2. Device according to claim 1, wherein the memory stores only cache type data.

The apparatus of claim 1 or 2, wherein the display data comprises zoom data, and the mapping data defines a geographic environment substantially centered on a location designated by the location data, and whose extent depends on zoom data.

Device according to one of the preceding claims, wherein the object data comprises building data comprising data of building location, roof shape data, and height data.

Apparatus according to one of the preceding claims, wherein the object data comprises terrain data including location data, and altitude data.

The apparatus of claim 3 and one of claims 4 and 5, wherein the 3D engine calculates the face data by triangulation from the object data and zoom data.

Apparatus according to one of the preceding claims, wherein the web interpreter (10) is arranged to determine an object data identifier of a user-designated object via the user interface (8) from the correspondence between at least some of the objects associated with the object data and the corresponding face data in the face block data.

8. Device according to one of the preceding claims, wherein the code of the 3D engine is received as display data at the initialization of the device (2) and / or during updates.

9. Device according to one of the preceding claims, wherein the 3D engine arranges the data of blocks of faces in an object of type Float32Array.

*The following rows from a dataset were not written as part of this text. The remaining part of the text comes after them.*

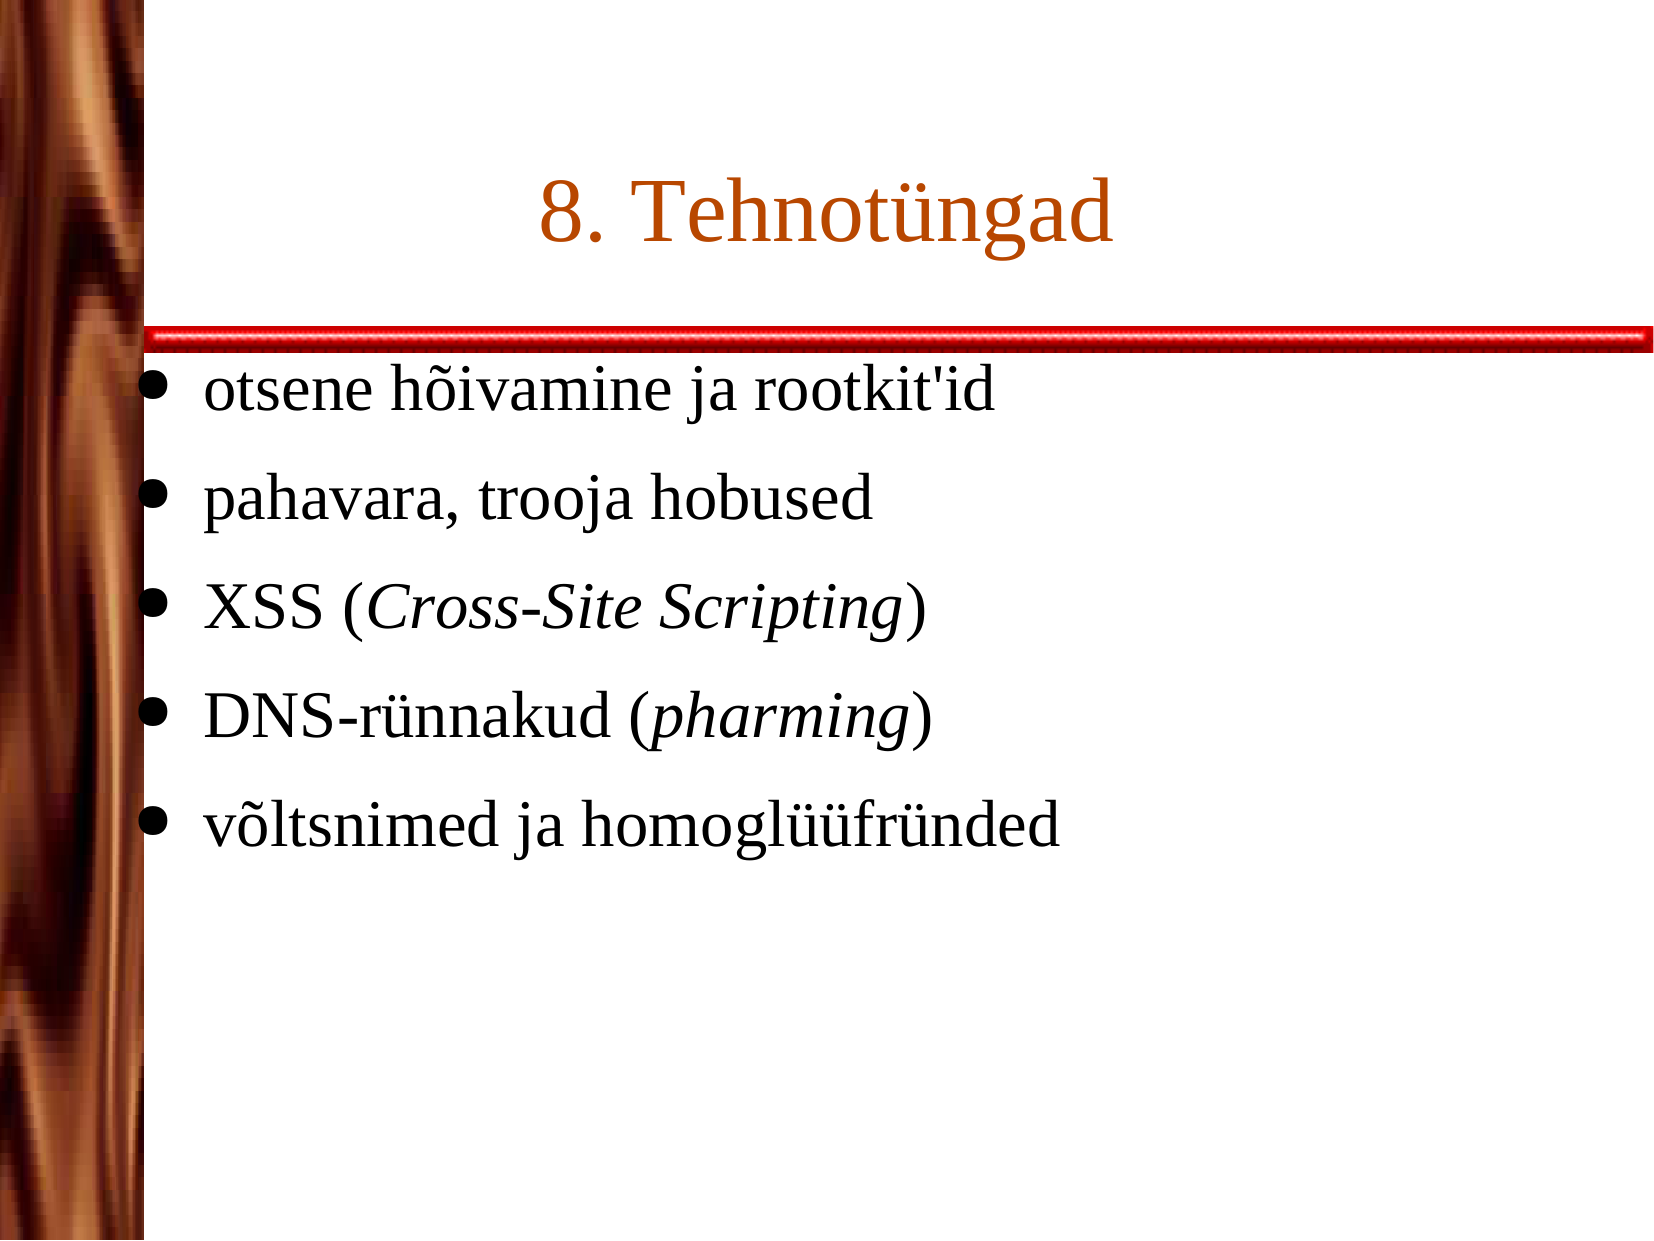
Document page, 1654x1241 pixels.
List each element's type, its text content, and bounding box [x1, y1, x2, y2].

title 8. Tehnotüngad [121, 100, 1533, 312]
list otsene hõivamine ja rootkit'id pahavara, trooja hobused XSS (Cross-Site Scripting) DNS-rünnakud (pharming) võltsnimed ja homoglüüfründed [121, 344, 1533, 1126]
picture [0, 0, 1654, 1240]
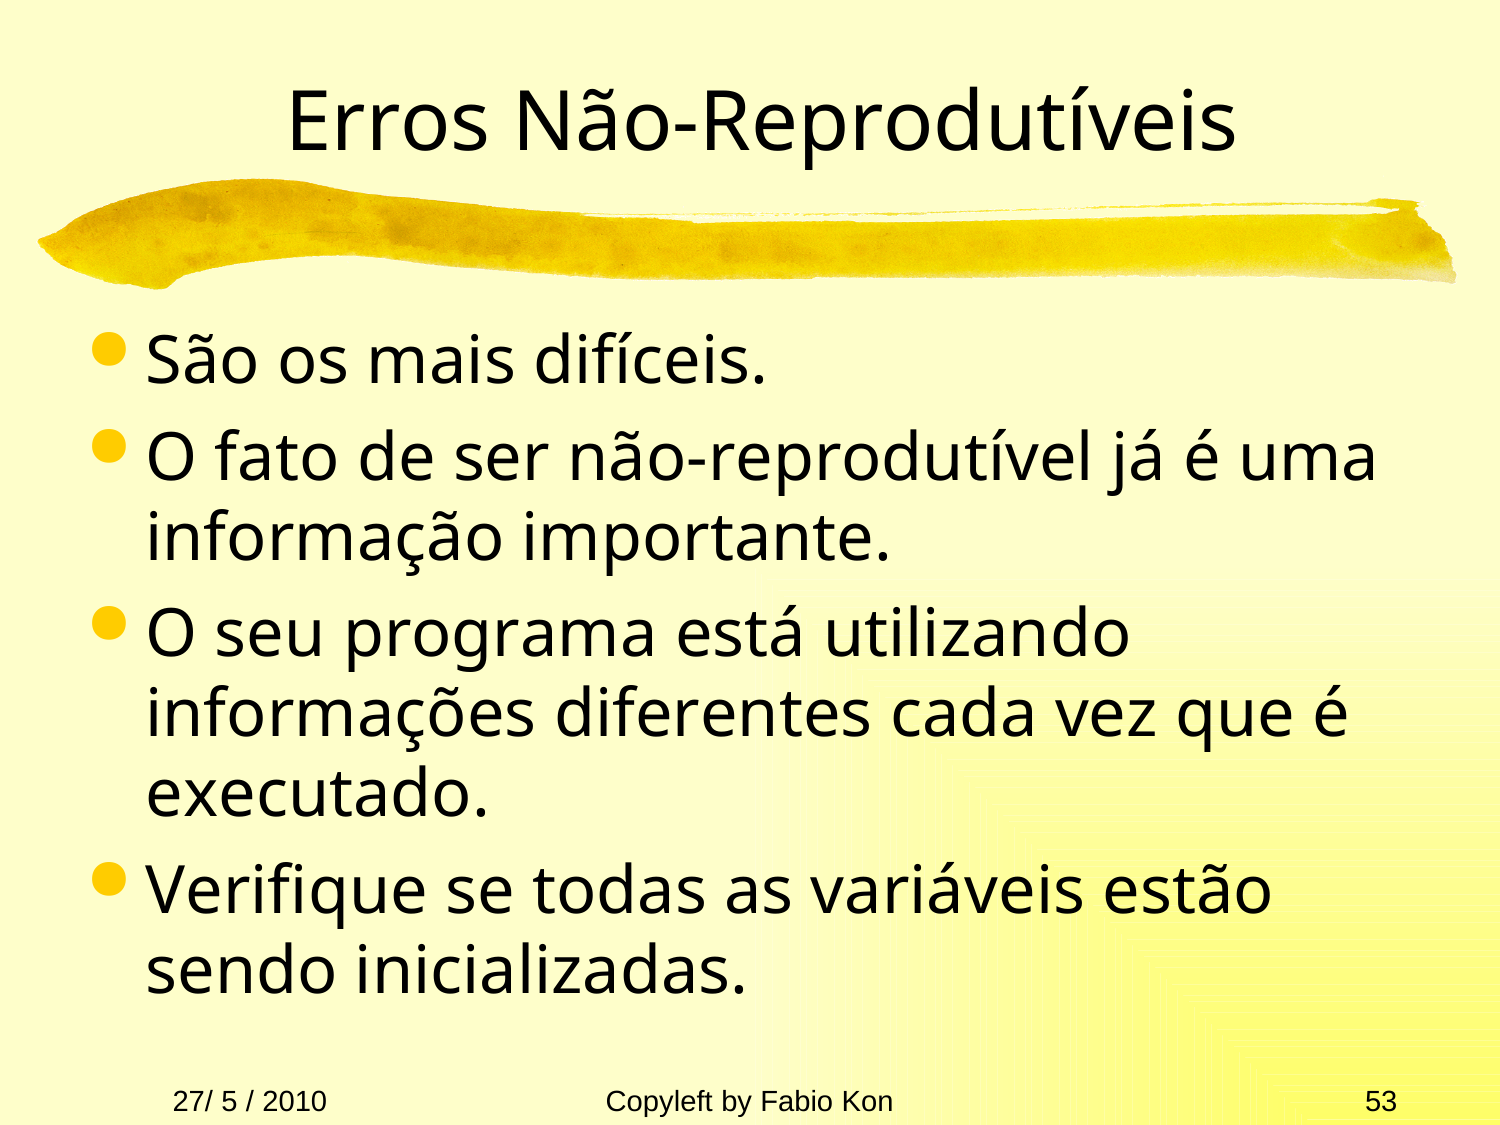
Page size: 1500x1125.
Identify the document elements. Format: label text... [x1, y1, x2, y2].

list São os mais difíceis. O fato de ser não-reprodutível já é uma informação importante. O seu programa está utilizando informações diferentes cada vez que é executado. Verifique se todas as variáveis estão sendo inicializadas. [74, 309, 1417, 1015]
picture [24, 174, 1463, 297]
title Erros Não-Reprodutíveis [125, 12, 1401, 175]
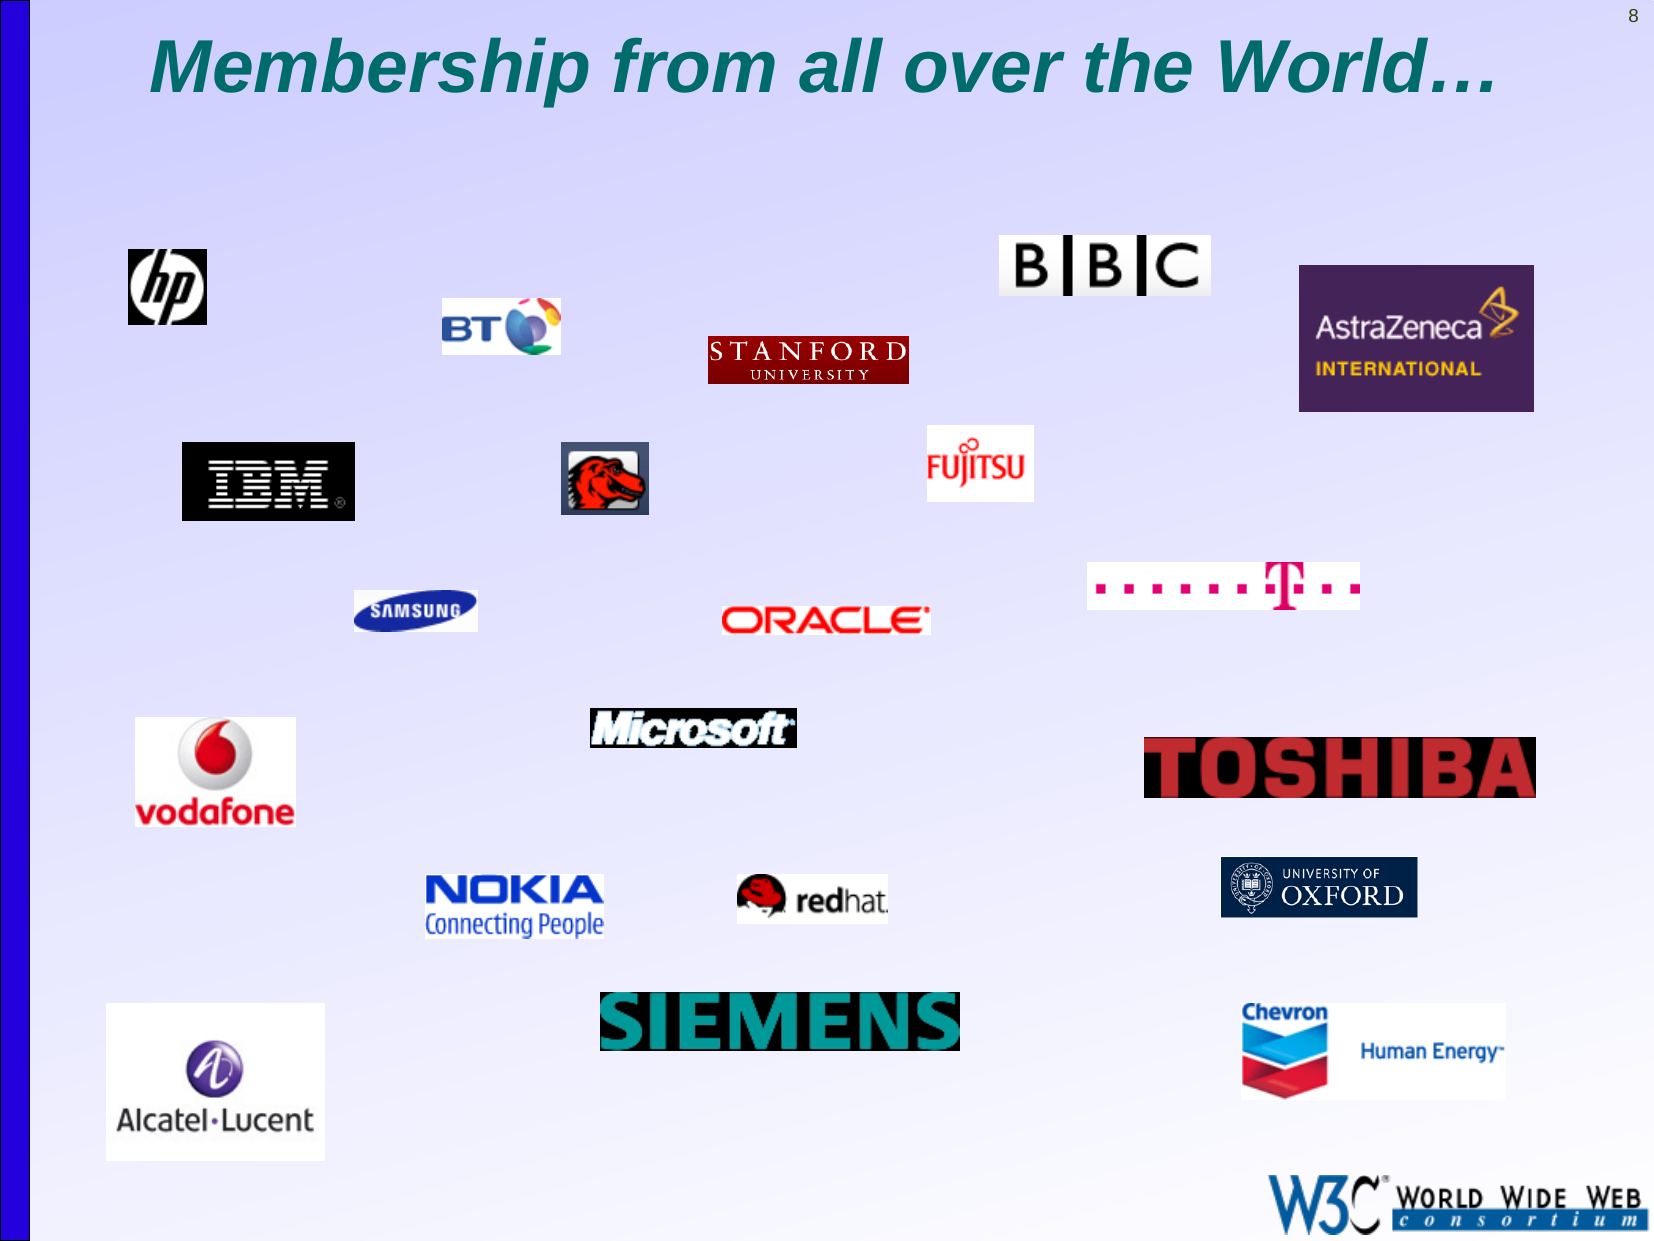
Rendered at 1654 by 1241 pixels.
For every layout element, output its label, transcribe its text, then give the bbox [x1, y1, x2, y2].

picture [737, 874, 888, 924]
picture [135, 717, 296, 827]
picture [182, 442, 355, 521]
picture [561, 442, 649, 515]
title Membership from all over the World… [0, 5, 1654, 125]
picture [927, 425, 1034, 502]
picture [999, 235, 1211, 296]
picture [128, 249, 207, 325]
picture [354, 590, 478, 632]
picture [708, 336, 909, 384]
picture [722, 606, 931, 635]
picture [106, 1003, 325, 1161]
picture [1144, 737, 1536, 798]
picture [1087, 562, 1360, 610]
picture [1220, 856, 1418, 918]
picture [442, 298, 561, 355]
picture [1263, 1175, 1654, 1235]
picture [590, 708, 797, 748]
picture [1299, 265, 1534, 412]
picture [425, 874, 604, 940]
picture [1241, 1003, 1506, 1100]
picture [600, 992, 960, 1051]
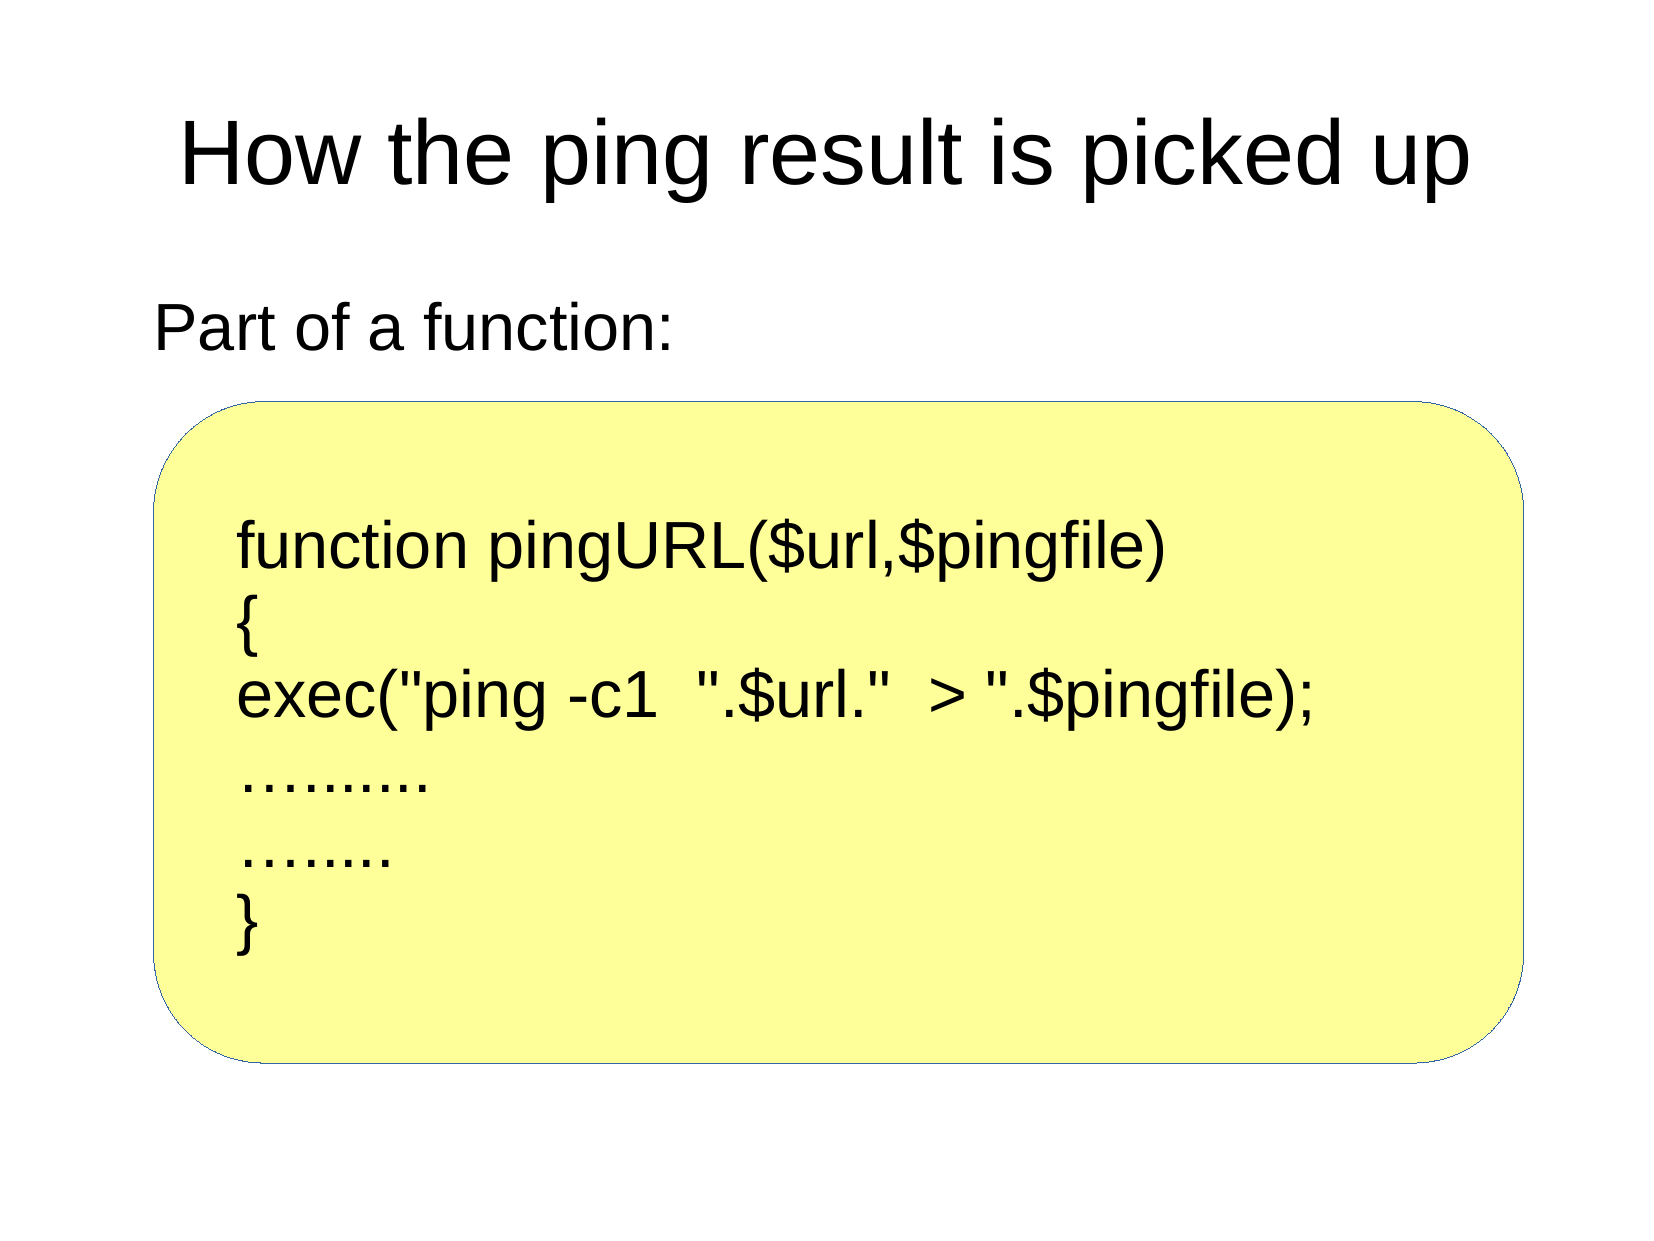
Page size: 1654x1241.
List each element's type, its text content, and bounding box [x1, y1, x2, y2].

title How the ping result is picked up [82, 49, 1571, 257]
text_box function pingURL($url,$pingfile) { exec("ping -c1 ".$url." > ".$pingfile); …....... …..... } [153, 401, 1524, 1064]
list Part of a function: [82, 290, 1571, 1010]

An interactive display method comprising the following operations:

b. issue a request for web page data in correspondence with a display request

vs. receive corresponding web page data including mapping data and object data, and transmit them to a web interpreter including a 3D engine and a WebGL interpreter calculating with the 3D engine face data of at least one object associated with the object data, and grouping these face data in face block data,

transmitting the faceblock data to the WebGL interpreter, maintaining a correspondence between at least some of the objects associated with the object data and the corresponding face data in the faceblock data, for computing data displaying the at least one object in three dimensions, calling the web interpreter with the mapping data and the three-dimensional display data of the at least one object to display web page data.